* EXERCISE GOAL: Copy word for word the lines of the items below, starting at the line that contains "family: Polygonaceae" and stopping after the line that contains "collector number: 175".
━━━━━━━━━━━━━━━━
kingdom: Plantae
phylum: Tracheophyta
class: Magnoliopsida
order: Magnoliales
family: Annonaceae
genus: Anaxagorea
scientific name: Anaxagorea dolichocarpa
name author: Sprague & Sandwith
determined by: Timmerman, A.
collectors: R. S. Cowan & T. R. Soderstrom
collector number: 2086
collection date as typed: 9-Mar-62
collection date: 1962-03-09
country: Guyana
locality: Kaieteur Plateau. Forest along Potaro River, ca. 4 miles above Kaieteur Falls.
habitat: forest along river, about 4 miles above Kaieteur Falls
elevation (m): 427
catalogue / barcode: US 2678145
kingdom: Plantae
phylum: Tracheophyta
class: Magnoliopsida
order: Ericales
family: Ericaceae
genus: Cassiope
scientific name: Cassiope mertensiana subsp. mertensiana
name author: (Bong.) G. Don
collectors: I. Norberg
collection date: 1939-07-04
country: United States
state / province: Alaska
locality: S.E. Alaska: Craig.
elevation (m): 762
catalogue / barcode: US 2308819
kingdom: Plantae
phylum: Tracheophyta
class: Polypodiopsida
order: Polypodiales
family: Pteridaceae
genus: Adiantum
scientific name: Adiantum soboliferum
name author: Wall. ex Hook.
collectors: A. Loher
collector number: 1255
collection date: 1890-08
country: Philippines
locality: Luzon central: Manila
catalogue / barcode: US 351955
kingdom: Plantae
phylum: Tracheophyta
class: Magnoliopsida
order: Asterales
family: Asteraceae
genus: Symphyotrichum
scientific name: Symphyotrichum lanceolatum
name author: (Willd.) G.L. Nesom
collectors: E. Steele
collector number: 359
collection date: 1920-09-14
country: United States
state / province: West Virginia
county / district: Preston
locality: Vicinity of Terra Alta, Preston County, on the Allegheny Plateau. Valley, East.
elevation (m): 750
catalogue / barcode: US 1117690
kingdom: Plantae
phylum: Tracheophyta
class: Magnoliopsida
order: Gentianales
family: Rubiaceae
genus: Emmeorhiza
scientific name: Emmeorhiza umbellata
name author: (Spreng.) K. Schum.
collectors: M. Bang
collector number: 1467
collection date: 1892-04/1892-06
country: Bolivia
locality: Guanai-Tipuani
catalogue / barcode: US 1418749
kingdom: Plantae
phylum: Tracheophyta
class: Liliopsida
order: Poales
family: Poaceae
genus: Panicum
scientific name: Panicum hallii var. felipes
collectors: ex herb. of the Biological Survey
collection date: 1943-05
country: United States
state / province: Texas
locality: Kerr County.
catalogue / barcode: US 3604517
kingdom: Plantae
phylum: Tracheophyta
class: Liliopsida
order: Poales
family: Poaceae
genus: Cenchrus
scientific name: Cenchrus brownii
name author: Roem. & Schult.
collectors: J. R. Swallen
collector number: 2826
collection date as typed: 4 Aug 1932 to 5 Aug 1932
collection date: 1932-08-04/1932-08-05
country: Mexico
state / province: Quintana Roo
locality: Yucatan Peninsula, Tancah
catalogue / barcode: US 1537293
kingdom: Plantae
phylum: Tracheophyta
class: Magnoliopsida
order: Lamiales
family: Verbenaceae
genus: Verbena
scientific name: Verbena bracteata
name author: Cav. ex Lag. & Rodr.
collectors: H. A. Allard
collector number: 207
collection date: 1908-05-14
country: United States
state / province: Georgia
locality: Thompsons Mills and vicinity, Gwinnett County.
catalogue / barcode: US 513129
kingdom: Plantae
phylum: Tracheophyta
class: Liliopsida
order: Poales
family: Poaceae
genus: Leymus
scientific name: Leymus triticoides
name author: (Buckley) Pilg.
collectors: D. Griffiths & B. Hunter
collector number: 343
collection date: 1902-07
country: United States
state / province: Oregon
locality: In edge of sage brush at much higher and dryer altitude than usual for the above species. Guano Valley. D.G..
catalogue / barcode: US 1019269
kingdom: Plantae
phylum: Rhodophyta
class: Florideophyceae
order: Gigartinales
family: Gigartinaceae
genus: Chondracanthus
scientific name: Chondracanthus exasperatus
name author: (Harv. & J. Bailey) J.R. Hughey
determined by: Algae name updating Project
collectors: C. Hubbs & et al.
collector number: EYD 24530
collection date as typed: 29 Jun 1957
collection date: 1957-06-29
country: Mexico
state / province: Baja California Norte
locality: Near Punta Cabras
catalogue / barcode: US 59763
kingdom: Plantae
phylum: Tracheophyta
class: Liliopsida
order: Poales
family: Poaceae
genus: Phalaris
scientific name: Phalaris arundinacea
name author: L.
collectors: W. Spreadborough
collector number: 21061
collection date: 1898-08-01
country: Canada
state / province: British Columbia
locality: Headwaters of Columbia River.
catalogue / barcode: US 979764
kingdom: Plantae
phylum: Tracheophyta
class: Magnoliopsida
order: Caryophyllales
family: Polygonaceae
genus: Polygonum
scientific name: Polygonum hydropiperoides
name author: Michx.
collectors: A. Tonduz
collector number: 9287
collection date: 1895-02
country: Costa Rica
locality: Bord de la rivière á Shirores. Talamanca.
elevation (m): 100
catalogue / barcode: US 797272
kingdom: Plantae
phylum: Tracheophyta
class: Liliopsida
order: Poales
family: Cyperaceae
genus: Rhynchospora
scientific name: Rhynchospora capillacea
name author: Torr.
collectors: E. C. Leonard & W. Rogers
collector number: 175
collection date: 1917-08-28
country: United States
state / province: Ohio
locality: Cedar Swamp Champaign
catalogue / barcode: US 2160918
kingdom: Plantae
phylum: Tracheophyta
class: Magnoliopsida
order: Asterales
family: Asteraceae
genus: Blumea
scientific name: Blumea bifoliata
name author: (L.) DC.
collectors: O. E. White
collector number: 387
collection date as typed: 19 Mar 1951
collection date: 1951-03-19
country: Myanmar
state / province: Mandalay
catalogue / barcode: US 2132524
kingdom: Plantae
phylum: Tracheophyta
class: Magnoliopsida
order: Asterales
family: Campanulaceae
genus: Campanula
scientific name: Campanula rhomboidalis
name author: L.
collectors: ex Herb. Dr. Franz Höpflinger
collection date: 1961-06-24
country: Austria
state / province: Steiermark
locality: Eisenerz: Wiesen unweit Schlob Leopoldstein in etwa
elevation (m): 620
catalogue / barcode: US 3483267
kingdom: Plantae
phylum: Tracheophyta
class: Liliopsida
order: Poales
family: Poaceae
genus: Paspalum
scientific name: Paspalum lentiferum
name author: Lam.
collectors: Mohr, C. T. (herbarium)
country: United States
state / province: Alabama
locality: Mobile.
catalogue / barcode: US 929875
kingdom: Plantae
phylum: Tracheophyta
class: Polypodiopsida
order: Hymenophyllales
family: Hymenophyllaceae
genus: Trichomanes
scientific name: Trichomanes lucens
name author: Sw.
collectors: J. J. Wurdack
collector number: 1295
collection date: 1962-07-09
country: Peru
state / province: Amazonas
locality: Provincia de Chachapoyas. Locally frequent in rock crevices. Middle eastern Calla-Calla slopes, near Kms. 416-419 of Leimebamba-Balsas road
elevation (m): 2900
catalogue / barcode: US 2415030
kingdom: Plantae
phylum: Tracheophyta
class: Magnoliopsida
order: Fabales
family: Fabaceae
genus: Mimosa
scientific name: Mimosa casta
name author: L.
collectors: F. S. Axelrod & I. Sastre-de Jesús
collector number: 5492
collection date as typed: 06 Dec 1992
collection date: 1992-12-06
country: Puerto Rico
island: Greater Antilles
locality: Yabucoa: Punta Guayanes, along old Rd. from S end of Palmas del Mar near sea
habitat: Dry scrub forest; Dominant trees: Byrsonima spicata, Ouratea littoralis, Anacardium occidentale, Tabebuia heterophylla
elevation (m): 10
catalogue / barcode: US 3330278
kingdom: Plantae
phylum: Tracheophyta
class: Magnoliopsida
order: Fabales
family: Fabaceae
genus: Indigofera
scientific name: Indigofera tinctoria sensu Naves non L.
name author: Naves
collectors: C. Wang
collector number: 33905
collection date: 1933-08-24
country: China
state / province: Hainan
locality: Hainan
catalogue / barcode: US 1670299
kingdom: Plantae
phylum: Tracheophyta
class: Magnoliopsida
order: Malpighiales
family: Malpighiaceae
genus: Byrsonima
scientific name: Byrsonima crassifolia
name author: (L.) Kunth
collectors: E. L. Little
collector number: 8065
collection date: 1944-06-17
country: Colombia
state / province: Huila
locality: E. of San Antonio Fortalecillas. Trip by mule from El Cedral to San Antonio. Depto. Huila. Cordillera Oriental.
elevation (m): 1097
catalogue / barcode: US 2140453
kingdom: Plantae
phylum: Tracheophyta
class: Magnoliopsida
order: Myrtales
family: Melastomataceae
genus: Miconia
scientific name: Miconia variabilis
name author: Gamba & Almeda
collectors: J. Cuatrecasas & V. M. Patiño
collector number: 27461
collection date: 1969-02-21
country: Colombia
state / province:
━━━━━━━━━━━━━━━━
* FULL RESPONSE:
family: Polygonaceae
genus: Polygonum
scientific name: Polygonum hydropiperoides
name author: Michx.
collectors: A. Tonduz
collector number: 9287
collection date: 1895-02
country: Costa Rica
locality: Bord de la rivière á Shirores. Talamanca.
elevation (m): 100
catalogue / barcode: US 797272
kingdom: Plantae
phylum: Tracheophyta
class: Liliopsida
order: Poales
family: Cyperaceae
genus: Rhynchospora
scientific name: Rhynchospora capillacea
name author: Torr.
collectors: E. C. Leonard & W. Rogers
collector number: 175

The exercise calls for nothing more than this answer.